A step-down transformer has a turns ratio of 1:10 and its primary is connected across the terminals of a standard 120 V wall socket. A 330 ohm resistor is connected across the secondary of this transformer. What power P is dissipated in the resistor?

The secondary voltage is 120/10.

Power= secondaryvoltage^2/R

thanks, Bob!

To find the power dissipated in the resistor, we can use the formula:

P = (V^2) / R

Where:
P is the power dissipated in watts
V is the voltage across the resistor in volts
R is the resistance of the resistor in ohms

In this case, we have a step-down transformer with a turns ratio of 1:10. This means that the voltage across the secondary is 1/10th of the primary voltage.

Given that the primary voltage is 120 volts, the secondary voltage will be:

Secondary voltage = Primary voltage / Turns ratio
= 120 V / 10
= 12 V

Now, we need to determine the voltage across the resistor.
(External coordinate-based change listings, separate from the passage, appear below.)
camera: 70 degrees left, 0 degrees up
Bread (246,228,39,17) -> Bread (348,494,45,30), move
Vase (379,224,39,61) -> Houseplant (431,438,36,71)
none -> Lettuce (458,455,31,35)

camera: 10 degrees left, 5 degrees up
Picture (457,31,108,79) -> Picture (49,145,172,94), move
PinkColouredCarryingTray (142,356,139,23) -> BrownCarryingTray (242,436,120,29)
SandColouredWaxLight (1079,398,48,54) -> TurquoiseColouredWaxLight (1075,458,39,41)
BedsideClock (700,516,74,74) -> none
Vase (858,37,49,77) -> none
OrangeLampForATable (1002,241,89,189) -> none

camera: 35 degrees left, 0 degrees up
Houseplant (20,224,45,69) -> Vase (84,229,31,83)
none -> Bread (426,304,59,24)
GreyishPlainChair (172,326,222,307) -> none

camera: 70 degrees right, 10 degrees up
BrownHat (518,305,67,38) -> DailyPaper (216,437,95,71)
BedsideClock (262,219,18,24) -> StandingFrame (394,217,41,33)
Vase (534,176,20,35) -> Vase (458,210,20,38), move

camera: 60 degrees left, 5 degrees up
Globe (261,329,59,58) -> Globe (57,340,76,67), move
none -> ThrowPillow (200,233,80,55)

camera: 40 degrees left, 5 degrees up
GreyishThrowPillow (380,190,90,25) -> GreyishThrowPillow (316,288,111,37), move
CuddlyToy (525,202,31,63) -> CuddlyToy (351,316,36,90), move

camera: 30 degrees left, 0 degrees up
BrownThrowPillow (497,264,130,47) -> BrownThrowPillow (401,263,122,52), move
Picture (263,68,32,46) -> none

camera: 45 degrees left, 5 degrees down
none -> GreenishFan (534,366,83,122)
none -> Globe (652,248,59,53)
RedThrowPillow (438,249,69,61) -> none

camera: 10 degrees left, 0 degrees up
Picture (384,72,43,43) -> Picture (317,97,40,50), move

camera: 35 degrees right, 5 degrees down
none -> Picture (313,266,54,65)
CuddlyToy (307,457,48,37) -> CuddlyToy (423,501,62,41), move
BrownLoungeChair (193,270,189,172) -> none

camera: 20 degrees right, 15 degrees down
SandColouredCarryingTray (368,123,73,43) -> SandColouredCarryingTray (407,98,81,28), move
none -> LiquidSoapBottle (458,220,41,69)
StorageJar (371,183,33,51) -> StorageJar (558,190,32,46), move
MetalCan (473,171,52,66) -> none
The voltage across the resistor will be equal to the secondary voltage, which is 12 volts.

Next, we can substitute the values into the power formula:

P = (V^2) / R
= (12^2) / 330
= 144 / 330
≈ 0.4364 watts

Therefore, the power dissipated in the resistor is approximately 0.4364 watts.

To calculate the power dissipated in the resistor, we need to use the formula: Power (P) = (Voltage)^2 / Resistance.

Step 1: Calculate the voltage on the secondary side of the transformer.
Since the turns ratio is given as 1:10 and the primary voltage is 120 V, the secondary voltage can be calculated as follows:
Secondary voltage = (Turns ratio) x (Primary voltage)
Secondary voltage = 10 x 120 V
Secondary voltage = 1200 V

Step 2: Substitute the obtained voltage and the resistance value into the power formula.
Power (P) = (Voltage)^2 / Resistance
Power (P) = (1200 V)^2 / 330 Ω
Power (P) = 1440000 V^2 / 330 Ω
Power (P) ≈ 4363.636 W

Therefore, approximately 4363.636 watts (W) of power is dissipated in the resistor.